* Problem to solve:
Set down, word for word, the stretch of the email about averaging precipitation over land from "1: Your idea" through "by approach #1.".

* Provided passage:

Also, would it be possible to accomplish this with the raster stack that I
already have? If so, is there a way to separate all land/water areas this
way using the maptools package?
Thanks, again, and I really appreciate your help!
-----Original Message-----
From: Tom Philippi <tephilippi at gmail.com>
To: rain1290 <rain1290 at aim.com>
Cc: r-sig-geo <r-sig-geo at r-project.org>
Sent: Thu, Nov 7, 2019 12:44 am
Subject: Re: [R-sig-Geo] Isolating only land areas on a global map for
computing averages
The easiest approach would be to create a separate aligned raster layer
for land vs water. There are plenty of coastline polygons available out
there (e.g., maptools, rworldmap, rnaturalearth packages): choose one in
your raster CRS (or choose one and spTransform() it). Then, use a grid
version of your raster to extract values from that land/water
SpatialPolygons object.
1: Your idea of extracting the land/water value at each grid cell centroid
gives one estimate. Instead of TRUE/FALSE, think of the numeric
equivalents 1,0, then using those as weights for averaging across your
grid cells.
2: A "better" estimate would be to compute the fraction of each grid cell
that is land, then use those fractional [0, 1] values as weights to compute
a weighted average of precipitation over land. At 2.8deg grid cells, a lot
of heavy rainfall coastal areas would have the grid cell centroid offshore
and be omitted by approach #1.
3: I recommend that you think hard about averaging across cells in Lat Lon
to estimate average precipitation over land. The actual area of a ~2.8 by
2.8 deg grid cell at the equator is much larger than the same at 70 deg N.

* Available data:
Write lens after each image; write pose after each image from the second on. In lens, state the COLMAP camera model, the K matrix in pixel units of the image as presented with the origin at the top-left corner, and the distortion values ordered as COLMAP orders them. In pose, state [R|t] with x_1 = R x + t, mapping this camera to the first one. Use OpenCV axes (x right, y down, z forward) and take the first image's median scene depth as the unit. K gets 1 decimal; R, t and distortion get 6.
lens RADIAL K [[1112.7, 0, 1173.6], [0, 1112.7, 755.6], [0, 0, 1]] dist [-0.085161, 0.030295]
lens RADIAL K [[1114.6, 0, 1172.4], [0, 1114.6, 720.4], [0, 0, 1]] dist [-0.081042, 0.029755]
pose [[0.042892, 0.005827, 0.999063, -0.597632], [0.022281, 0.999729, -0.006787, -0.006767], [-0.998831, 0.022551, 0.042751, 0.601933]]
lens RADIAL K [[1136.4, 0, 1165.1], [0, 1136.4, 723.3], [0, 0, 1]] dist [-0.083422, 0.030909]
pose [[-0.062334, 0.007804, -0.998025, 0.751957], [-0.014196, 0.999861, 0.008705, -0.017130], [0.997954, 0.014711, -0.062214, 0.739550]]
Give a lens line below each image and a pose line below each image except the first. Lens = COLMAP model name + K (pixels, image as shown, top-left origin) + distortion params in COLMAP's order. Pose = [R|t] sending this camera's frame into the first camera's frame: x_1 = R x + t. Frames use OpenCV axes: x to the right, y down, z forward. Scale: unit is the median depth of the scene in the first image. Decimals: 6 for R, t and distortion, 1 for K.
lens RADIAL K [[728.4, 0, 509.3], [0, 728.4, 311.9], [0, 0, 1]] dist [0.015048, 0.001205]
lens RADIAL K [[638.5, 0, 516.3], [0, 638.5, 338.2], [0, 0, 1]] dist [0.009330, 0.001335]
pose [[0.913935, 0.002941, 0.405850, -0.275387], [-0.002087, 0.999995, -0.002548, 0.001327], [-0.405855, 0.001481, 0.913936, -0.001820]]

* Expected output:
1: Your idea of extracting the land/water value at each grid cell centroid
gives one estimate. Instead of TRUE/FALSE, think of the numeric
equivalents 1,0, then using those as weights for averaging across your
grid cells.
2: A "better" estimate would be to compute the fraction of each grid cell
that is land, then use those fractional [0, 1] values as weights to compute
a weighted average of precipitation over land. At 2.8deg grid cells, a lot
of heavy rainfall coastal areas would have the grid cell centroid offshore
and be omitted by approach #1.